• **DIRECTIONS**: Say how many of the lines below contain the word "INDIGENOUS"; nothing else belongs in the answer.
+-------+
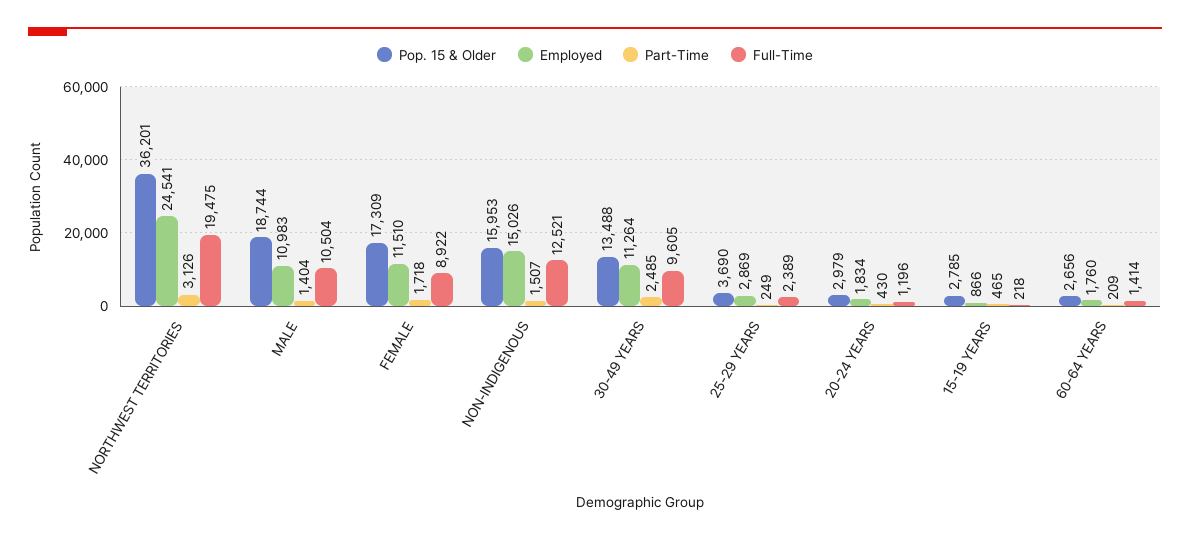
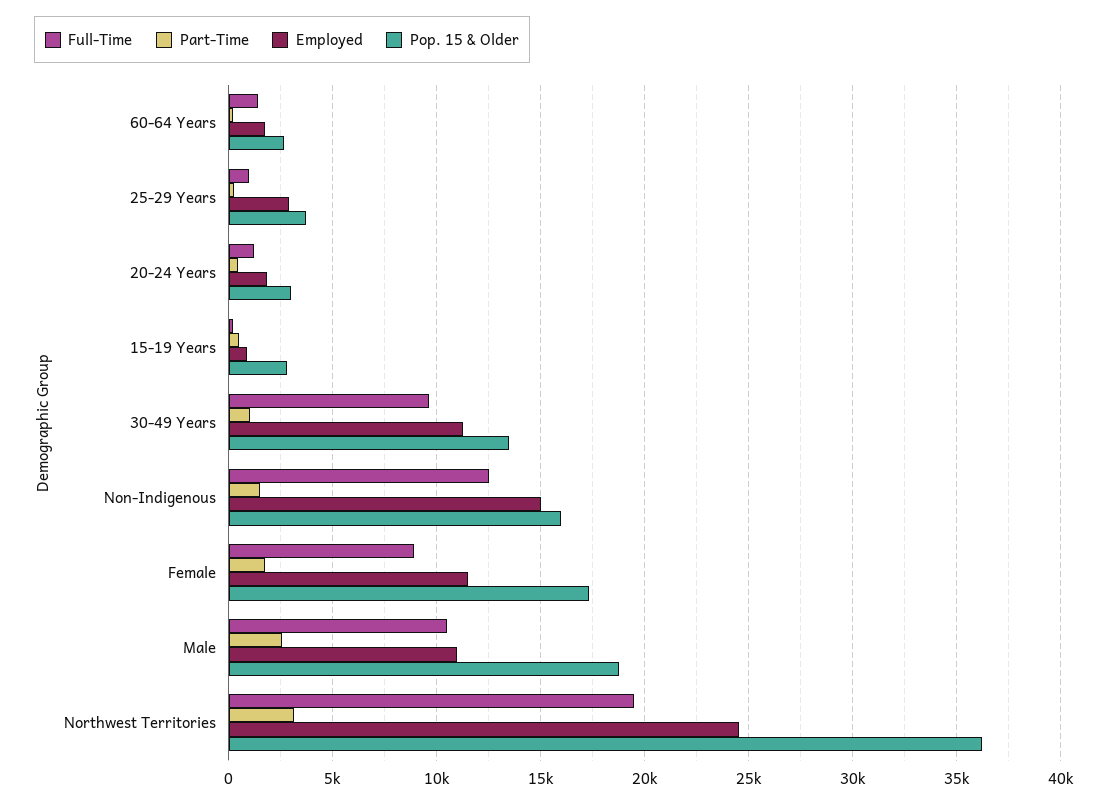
  {
    "Pop. 15 & Older": {
      "NORTHWEST TERRITORIES": 36201,
      "MALE": 18744,
      "FEMALE": 17309,
      "NON-INDIGENOUS": 15953,
      "30-49 YEARS": 13488,
      "25-29 YEARS": 3690,
      "20-24 YEARS": 2979,
      "15-19 YEARS": 2785,
      "60-64 YEARS": 2656
    },
    "Employed": {
      "NORTHWEST TERRITORIES": 24541,
      "MALE": 10983,
      "FEMALE": 11510,
      "NON-INDIGENOUS": 15026,
      "30-49 YEARS": 11264,
      "25-29 YEARS": 2869,
      "20-24 YEARS": 1834,
      "15-19 YEARS": 866,
      "60-64 YEARS": 1760
    },
    "Part-Time": {
      "NORTHWEST TERRITORIES": 3126,
-     "MALE": 1404,
+     "MALE": 2500,
      "FEMALE": 1718,
      "NON-INDIGENOUS": 1507,
-     "30-49 YEARS": 2485,
+     "30-49 YEARS": 1000,
      "25-29 YEARS": 249,
      "20-24 YEARS": 430,
      "15-19 YEARS": 465,
      "60-64 YEARS": 209
    },
    "Full-Time": {
      "NORTHWEST TERRITORIES": 19475,
      "MALE": 10504,
      "FEMALE": 8922,
      "NON-INDIGENOUS": 12521,
      "30-49 YEARS": 9605,
-     "25-29 YEARS": 2389,
+     "25-29 YEARS": 1000,
      "20-24 YEARS": 1196,
      "15-19 YEARS": 218,
      "60-64 YEARS": 1414
    }
  }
+-------+
• **RESULT**: 4